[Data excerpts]
• • • • •
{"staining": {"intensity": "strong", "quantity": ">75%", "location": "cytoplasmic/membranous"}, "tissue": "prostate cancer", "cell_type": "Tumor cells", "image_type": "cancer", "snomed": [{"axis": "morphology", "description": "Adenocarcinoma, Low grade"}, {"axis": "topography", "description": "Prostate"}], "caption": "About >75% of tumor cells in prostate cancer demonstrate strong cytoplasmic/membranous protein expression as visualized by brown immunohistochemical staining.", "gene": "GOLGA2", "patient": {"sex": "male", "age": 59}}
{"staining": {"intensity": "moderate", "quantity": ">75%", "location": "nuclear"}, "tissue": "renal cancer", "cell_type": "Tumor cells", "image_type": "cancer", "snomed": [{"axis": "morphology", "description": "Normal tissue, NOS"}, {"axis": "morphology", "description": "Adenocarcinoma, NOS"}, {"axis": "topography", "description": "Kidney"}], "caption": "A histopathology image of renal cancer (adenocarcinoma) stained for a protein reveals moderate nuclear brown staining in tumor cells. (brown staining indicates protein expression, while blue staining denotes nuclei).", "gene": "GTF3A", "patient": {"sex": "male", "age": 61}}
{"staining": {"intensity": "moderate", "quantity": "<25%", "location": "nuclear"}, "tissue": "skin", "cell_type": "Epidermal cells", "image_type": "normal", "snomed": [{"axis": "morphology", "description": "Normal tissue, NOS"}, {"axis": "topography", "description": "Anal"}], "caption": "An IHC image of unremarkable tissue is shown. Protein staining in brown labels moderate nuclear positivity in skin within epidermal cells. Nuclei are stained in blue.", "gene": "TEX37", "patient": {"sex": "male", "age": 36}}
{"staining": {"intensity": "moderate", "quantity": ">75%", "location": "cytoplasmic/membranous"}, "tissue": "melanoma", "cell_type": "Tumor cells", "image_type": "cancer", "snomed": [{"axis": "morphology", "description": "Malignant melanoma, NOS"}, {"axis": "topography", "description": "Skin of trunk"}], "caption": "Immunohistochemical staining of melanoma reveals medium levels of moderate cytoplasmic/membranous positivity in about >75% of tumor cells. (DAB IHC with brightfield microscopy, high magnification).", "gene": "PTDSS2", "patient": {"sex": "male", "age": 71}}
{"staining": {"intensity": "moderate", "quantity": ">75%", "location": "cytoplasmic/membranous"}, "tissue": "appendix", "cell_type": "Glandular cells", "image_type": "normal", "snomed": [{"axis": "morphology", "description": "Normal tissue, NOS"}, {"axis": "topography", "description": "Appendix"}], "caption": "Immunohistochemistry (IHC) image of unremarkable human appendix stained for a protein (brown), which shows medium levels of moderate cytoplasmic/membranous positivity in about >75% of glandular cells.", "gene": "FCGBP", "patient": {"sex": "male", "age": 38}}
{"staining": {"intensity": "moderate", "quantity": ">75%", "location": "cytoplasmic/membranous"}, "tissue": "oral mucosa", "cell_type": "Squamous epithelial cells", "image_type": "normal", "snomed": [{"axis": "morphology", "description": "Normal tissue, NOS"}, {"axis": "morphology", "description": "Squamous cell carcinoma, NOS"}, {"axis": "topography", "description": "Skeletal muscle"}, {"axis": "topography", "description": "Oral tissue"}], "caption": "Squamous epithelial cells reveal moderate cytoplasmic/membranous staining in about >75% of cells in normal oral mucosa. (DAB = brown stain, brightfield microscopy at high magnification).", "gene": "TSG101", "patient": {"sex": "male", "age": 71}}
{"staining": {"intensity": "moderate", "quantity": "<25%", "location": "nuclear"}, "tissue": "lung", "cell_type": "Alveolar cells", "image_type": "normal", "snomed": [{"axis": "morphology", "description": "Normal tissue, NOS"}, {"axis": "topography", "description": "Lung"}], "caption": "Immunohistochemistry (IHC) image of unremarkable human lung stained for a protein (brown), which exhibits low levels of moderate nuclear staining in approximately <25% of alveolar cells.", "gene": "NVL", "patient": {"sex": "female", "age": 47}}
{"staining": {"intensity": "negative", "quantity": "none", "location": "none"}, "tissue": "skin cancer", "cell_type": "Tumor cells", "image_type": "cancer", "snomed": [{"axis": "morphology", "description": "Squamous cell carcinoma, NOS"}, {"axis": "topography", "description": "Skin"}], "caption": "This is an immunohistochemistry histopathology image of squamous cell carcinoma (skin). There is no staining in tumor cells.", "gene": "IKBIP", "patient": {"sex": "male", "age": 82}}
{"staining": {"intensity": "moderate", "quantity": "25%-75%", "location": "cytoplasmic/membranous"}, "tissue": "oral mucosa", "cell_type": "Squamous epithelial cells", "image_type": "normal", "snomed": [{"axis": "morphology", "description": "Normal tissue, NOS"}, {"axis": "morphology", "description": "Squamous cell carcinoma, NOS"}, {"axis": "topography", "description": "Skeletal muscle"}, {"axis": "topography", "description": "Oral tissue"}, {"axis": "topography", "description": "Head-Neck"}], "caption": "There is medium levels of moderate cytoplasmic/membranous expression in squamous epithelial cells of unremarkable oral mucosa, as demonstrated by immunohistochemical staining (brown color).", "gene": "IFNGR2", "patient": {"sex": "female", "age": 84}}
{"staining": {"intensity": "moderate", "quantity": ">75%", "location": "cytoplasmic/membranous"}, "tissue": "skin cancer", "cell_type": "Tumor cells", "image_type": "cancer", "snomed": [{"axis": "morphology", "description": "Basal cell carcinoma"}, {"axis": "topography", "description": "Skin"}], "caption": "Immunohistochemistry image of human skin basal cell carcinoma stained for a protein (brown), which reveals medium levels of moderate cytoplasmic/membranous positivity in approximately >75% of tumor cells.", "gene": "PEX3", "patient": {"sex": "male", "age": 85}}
• • • • •
> [GOAL OF THE EXERCISE]:
The line with "is medium levels" and all the lines after it in the records above are to be output exactly, with nothing added.

> [EXERCISE ANSWER]:
{"staining": {"intensity": "moderate", "quantity": "25%-75%", "location": "cytoplasmic/membranous"}, "tissue": "oral mucosa", "cell_type": "Squamous epithelial cells", "image_type": "normal", "snomed": [{"axis": "morphology", "description": "Normal tissue, NOS"}, {"axis": "morphology", "description": "Squamous cell carcinoma, NOS"}, {"axis": "topography", "description": "Skeletal muscle"}, {"axis": "topography", "description": "Oral tissue"}, {"axis": "topography", "description": "Head-Neck"}], "caption": "There is medium levels of moderate cytoplasmic/membranous expression in squamous epithelial cells of unremarkable oral mucosa, as demonstrated by immunohistochemical staining (brown color).", "gene": "IFNGR2", "patient": {"sex": "female", "age": 84}}
{"staining": {"intensity": "moderate", "quantity": ">75%", "location": "cytoplasmic/membranous"}, "tissue": "skin cancer", "cell_type": "Tumor cells", "image_type": "cancer", "snomed": [{"axis": "morphology", "description": "Basal cell carcinoma"}, {"axis": "topography", "description": "Skin"}], "caption": "Immunohistochemistry image of human skin basal cell carcinoma stained for a protein (brown), which reveals medium levels of moderate cytoplasmic/membranous positivity in approximately >75% of tumor cells.", "gene": "PEX3", "patient": {"sex": "male", "age": 85}}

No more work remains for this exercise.